Abstract

Automatic and accurate 3D cardiac image segmentation plays a crucial role in cardiac disease diagnosis and treatment. Even though CNN based techniques have achieved great success in medical image segmentation, the expensive annotation, large memory consumption, and insufficient generalization ability still pose challenges to their application in clinical practice, especially in the case of 3D segmentation from high-resolution and large-dimension volumetric imaging. In this paper, we propose a few-shot learning framework by combining ideas of semi-supervised learning and self-training for whole heart segmentation and achieve promising accuracy with a Dice score of 0.890 and a Hausdorff distance of 18.539 mm with only four labeled data for training.
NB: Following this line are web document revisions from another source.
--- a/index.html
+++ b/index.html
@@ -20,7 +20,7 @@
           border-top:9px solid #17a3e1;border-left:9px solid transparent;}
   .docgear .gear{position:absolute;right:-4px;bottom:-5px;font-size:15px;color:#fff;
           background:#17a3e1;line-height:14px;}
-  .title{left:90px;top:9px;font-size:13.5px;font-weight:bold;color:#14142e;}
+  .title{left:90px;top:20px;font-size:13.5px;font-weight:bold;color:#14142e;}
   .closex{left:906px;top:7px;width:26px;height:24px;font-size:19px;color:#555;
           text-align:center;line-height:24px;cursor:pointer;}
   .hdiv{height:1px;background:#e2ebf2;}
When more labeled data provided, the model can generalize better across institutions. The key to success lies in the selection and evolution of high-quality pseudo labels in cascaded learning. A shape-constrained network is built to assess the quality of pseudo labels, and the self-training stages with alternative global-local perspectives are employed to improve the pseudo labels. We evaluate our method on the CTA dataset of the MM-WHS 2017 Challenge and a larger multi-center dataset. In the experiments, our method outperforms the state-of-the-art methods significantly and has great generalization ability on the unseen data. We also demonstrate, by a study of two 4D (3D+T) CTA data, the potential of our method to be applied in clinical practice.